=== EXTRAIT DE PAGE ===

Malgré cette remarquable (ou effarante) unité thématique, qui a fait de Tanizaki un auteur à scandale, même au Japon où la notion chrétienne du péché de chair n’a jamais atteint personne en profondeur, et qui, durant la guerre contre l’Occident, a suscité des réactions de la censure militariste opposée au nihilisme asocial de l’écrivain, il existe bel et bien une évolution sensible de l’œuvre. C’est là que le choix opéré par Anne Bayard-Sakaï dans le foisonnement des nouvelles et romans se révèle particulièrement judicieux. Évolution, ou plutôt lente dérive qui correspond à une succession, unique dans l’Histoire, de périodes contradictoires dans la construction même du Japon moderne.

Tanizaki est un véritable edoko, un habitant d’Edo, ancien nom de Tôkyô jusqu’en 1868. Il était l’héritier d’anciennes et riches familles de commerçants de la capitale. Mais son père s’est ruiné et il ne doit qu’à un concours favorable de circonstances d’avoir fait d’excellentes études. Quand il commence à écrire dans des revues, dont celle de son « Lycée supérieur N° 1 », autour de sa vingtième année, la fantastique aventure de Meiji – celle d’une ouverture volontaire et totale du Japon à l’Occident prédateur – a commencé il y a moins de quarante ans. Ouverture torrentielle bien que contrôlée : tout le vieux monde a été jeté à bas, les traditions si spécifiques que le pays avait raffinées durant deux siècles et demi d’autarcie quasi absolue sont bousculées par l’importation des normes occidentales, anglo-saxonnes mais aussi allemandes, en matière d’éducation, de défense, d’économie, de culture. Ce dernier domaine, en particulier, bouge considérablement. On préfère désormais le cinéma au théâtre traditionnel. En littérature, le naturalisme venu de France connaît une vogue presque hégémonique et influence tous les auteurs, y compris Tanizaki. Mais en même temps celui-ci le repousse, montrant d’entrée de jeu une indépendance artistique qui ne fera que s’affirmer, de plus en plus magistralement.

=== DONNÉES DISPONIBLES ===

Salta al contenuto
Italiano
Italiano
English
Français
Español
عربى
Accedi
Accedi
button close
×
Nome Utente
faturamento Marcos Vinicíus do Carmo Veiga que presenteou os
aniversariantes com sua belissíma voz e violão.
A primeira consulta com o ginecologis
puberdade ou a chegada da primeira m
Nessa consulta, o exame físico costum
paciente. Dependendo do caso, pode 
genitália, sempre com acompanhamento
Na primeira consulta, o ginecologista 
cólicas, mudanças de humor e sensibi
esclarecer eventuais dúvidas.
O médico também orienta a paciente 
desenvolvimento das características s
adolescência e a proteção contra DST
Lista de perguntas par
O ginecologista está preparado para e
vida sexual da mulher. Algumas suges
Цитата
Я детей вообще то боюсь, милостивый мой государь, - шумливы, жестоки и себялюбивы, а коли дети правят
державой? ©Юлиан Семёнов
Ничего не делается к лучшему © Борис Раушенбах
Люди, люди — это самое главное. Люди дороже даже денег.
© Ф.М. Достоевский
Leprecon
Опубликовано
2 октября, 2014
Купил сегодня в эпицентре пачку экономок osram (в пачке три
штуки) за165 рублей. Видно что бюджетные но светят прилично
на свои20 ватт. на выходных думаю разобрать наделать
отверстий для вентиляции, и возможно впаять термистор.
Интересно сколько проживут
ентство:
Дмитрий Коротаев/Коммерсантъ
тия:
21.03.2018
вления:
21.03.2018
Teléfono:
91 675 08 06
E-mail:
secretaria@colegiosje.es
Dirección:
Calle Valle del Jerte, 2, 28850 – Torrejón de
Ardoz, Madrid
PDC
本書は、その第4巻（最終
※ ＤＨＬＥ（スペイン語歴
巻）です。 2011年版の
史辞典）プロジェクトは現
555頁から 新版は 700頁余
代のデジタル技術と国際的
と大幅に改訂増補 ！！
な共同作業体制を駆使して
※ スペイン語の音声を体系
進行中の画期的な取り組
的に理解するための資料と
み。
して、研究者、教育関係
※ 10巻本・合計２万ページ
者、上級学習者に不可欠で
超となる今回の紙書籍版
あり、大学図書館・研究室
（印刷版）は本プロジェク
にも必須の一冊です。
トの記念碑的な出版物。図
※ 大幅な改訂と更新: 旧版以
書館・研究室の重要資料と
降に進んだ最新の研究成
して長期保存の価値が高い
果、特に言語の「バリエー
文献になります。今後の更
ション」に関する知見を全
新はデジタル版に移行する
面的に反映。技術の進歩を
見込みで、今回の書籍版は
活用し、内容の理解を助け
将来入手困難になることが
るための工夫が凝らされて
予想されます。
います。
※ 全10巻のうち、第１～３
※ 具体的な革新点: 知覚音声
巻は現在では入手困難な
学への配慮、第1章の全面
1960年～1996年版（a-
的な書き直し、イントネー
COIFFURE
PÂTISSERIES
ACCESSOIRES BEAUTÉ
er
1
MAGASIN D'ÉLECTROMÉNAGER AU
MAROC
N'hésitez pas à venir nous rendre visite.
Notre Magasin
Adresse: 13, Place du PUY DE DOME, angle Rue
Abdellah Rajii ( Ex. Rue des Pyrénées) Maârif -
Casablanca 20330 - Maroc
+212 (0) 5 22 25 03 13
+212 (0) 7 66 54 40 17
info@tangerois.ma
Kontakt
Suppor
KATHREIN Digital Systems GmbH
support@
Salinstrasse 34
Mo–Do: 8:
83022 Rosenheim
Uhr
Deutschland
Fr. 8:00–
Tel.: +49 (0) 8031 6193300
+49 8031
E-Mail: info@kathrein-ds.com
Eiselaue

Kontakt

===

— EXERCICES —
- a) Réécrivez l'extrait sur Tanizaki en commençant à « Malgré cette remarquable » et en terminant à « du Japon moderne. », avec « pertinent » à la place de « judicieux ».
- b) Transformez en liste JSON de chaînes les lignes des enregistrements, en commençant par la première et en terminant par celle qui contient « Купил сегодня в ». Mettez une chaîne par ligne et omettez les lignes vides.
L'extrait et les enregistrements n'ont aucun lien entre eux.

— CORRIGÉS —
- a)
Malgré cette remarquable (ou effarante) unité thématique, qui a fait de Tanizaki un auteur à scandale, même au Japon où la notion chrétienne du péché de chair n’a jamais atteint personne en profondeur, et qui, durant la guerre contre l’Occident, a suscité des réactions de la censure militariste opposée au nihilisme asocial de l’écrivain, il existe bel et bien une évolution sensible de l’œuvre. C’est là que le choix opéré par Anne Bayard-Sakaï dans le foisonnement des nouvelles et romans se révèle particulièrement pertinent. Évolution, ou plutôt lente dérive qui correspond à une succession, unique dans l’Histoire, de périodes contradictoires dans la construction même du Japon moderne.

- b)
[
  "Salta al contenuto",
  "Italiano",
  "Italiano",
  "English",
  "Français",
  "Español",
  "عربى",
  "Accedi",
  "Accedi",
  "button close",
  "×",
  "Nome Utente",
  "faturamento Marcos Vinicíus do Carmo Veiga que presenteou os",
  "aniversariantes com sua belissíma voz e violão.",
  "A primeira consulta com o ginecologis",
  "puberdade ou a chegada da primeira m",
  "Nessa consulta, o exame físico costum",
  "paciente. Dependendo do caso, pode ",
  "genitália, sempre com acompanhamento",
  "Na primeira consulta, o ginecologista ",
  "cólicas, mudanças de humor e sensibi",
  "esclarecer eventuais dúvidas.",
  "O médico também orienta a paciente ",
  "desenvolvimento das características s",
  "adolescência e a proteção contra DST",
  "Lista de perguntas par",
  "O ginecologista está preparado para e",
  "vida sexual da mulher. Algumas suges",
  "Цитата",
  "Я детей вообще то боюсь, милостивый мой государь, - шумливы, жестоки и себялюбивы, а коли дети правят",
  "державой? ©Юлиан Семёнов",
  "Ничего не делается к лучшему © Борис Раушенбах",
  "Люди, люди — это самое главное. Люди дороже даже денег.",
  "© Ф.М. Достоевский",
  "Leprecon",
  "Опубликовано",
  "2 октября, 2014",
  "Купил сегодня в эпицентре пачку экономок osram (в пачке три"
]